→ WHAT YOU HAVE TO DO
Print word for word the first line of the records below and every following line through the one containing "(testis) stained with"; print nothing else.

BEGIN

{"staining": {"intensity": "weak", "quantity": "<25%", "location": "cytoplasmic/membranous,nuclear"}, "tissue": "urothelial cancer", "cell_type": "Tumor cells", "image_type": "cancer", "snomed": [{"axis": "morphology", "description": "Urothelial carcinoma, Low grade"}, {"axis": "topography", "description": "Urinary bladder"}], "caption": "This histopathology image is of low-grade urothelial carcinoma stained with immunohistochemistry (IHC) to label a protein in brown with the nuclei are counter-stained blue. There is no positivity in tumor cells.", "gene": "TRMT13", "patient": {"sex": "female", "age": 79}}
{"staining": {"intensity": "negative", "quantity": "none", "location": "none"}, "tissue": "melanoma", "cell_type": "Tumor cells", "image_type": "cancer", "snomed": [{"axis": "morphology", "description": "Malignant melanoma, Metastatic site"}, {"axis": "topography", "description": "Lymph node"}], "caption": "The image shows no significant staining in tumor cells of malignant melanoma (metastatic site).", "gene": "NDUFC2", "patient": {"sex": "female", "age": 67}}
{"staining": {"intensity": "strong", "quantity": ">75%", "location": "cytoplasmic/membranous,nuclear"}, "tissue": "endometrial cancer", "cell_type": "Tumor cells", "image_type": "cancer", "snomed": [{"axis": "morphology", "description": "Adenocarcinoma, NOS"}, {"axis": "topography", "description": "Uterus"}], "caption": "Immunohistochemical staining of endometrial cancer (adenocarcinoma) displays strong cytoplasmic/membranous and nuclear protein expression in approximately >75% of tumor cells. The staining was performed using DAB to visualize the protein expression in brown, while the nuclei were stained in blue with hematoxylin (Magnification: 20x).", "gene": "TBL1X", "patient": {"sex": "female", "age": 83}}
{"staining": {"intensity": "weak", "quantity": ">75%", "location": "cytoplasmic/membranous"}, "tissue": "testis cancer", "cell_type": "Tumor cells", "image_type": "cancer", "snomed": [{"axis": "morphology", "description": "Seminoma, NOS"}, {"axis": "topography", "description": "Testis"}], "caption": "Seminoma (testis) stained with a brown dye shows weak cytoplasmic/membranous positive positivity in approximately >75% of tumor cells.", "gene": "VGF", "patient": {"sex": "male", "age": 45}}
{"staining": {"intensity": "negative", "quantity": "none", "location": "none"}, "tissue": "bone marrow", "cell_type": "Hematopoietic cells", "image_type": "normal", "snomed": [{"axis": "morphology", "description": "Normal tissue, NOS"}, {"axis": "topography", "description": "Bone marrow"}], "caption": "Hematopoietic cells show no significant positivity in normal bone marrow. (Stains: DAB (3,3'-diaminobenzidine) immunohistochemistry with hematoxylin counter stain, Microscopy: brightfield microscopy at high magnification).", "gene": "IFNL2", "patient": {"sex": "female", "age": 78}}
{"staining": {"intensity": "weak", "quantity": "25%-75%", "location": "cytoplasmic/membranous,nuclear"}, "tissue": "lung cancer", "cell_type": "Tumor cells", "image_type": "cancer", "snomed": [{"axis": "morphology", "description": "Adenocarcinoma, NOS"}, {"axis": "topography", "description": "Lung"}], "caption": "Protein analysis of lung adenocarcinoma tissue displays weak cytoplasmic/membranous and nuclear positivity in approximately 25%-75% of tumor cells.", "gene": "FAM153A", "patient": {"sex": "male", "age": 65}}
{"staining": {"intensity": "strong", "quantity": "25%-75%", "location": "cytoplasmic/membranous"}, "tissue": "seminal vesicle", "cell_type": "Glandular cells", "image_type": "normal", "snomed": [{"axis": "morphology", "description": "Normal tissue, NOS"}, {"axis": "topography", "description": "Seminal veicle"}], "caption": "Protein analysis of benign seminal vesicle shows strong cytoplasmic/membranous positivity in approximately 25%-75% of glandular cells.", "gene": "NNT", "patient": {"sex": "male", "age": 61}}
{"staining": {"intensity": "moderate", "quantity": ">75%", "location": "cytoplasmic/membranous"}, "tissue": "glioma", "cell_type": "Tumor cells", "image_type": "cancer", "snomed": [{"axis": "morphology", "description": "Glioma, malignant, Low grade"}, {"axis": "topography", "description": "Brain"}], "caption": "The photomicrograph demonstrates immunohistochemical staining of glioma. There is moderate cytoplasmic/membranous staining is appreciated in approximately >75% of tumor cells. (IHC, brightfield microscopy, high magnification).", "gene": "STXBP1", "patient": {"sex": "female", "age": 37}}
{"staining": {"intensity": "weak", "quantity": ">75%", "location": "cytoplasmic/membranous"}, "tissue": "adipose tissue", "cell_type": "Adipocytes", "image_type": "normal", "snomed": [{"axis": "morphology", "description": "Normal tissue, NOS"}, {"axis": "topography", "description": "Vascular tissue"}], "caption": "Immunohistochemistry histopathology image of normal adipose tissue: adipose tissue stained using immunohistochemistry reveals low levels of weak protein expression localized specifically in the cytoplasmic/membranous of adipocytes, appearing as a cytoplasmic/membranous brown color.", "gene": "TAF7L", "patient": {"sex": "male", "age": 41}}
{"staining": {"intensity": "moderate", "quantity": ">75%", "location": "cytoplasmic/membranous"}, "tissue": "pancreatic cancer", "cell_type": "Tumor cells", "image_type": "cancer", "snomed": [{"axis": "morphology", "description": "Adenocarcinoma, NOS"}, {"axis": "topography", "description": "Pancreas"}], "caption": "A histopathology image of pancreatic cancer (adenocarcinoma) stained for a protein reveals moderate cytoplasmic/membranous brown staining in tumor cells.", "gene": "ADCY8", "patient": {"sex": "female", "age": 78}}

END

→ EXERCISE RESULT
{"staining": {"intensity": "weak", "quantity": "<25%", "location": "cytoplasmic/membranous,nuclear"}, "tissue": "urothelial cancer", "cell_type": "Tumor cells", "image_type": "cancer", "snomed": [{"axis": "morphology", "description": "Urothelial carcinoma, Low grade"}, {"axis": "topography", "description": "Urinary bladder"}], "caption": "This histopathology image is of low-grade urothelial carcinoma stained with immunohistochemistry (IHC) to label a protein in brown with the nuclei are counter-stained blue. There is no positivity in tumor cells.", "gene": "TRMT13", "patient": {"sex": "female", "age": 79}}
{"staining": {"intensity": "negative", "quantity": "none", "location": "none"}, "tissue": "melanoma", "cell_type": "Tumor cells", "image_type": "cancer", "snomed": [{"axis": "morphology", "description": "Malignant melanoma, Metastatic site"}, {"axis": "topography", "description": "Lymph node"}], "caption": "The image shows no significant staining in tumor cells of malignant melanoma (metastatic site).", "gene": "NDUFC2", "patient": {"sex": "female", "age": 67}}
{"staining": {"intensity": "strong", "quantity": ">75%", "location": "cytoplasmic/membranous,nuclear"}, "tissue": "endometrial cancer", "cell_type": "Tumor cells", "image_type": "cancer", "snomed": [{"axis": "morphology", "description": "Adenocarcinoma, NOS"}, {"axis": "topography", "description": "Uterus"}], "caption": "Immunohistochemical staining of endometrial cancer (adenocarcinoma) displays strong cytoplasmic/membranous and nuclear protein expression in approximately >75% of tumor cells. The staining was performed using DAB to visualize the protein expression in brown, while the nuclei were stained in blue with hematoxylin (Magnification: 20x).", "gene": "TBL1X", "patient": {"sex": "female", "age": 83}}
{"staining": {"intensity": "weak", "quantity": ">75%", "location": "cytoplasmic/membranous"}, "tissue": "testis cancer", "cell_type": "Tumor cells", "image_type": "cancer", "snomed": [{"axis": "morphology", "description": "Seminoma, NOS"}, {"axis": "topography", "description": "Testis"}], "caption": "Seminoma (testis) stained with a brown dye shows weak cytoplasmic/membranous positive positivity in approximately >75% of tumor cells.", "gene": "VGF", "patient": {"sex": "male", "age": 45}}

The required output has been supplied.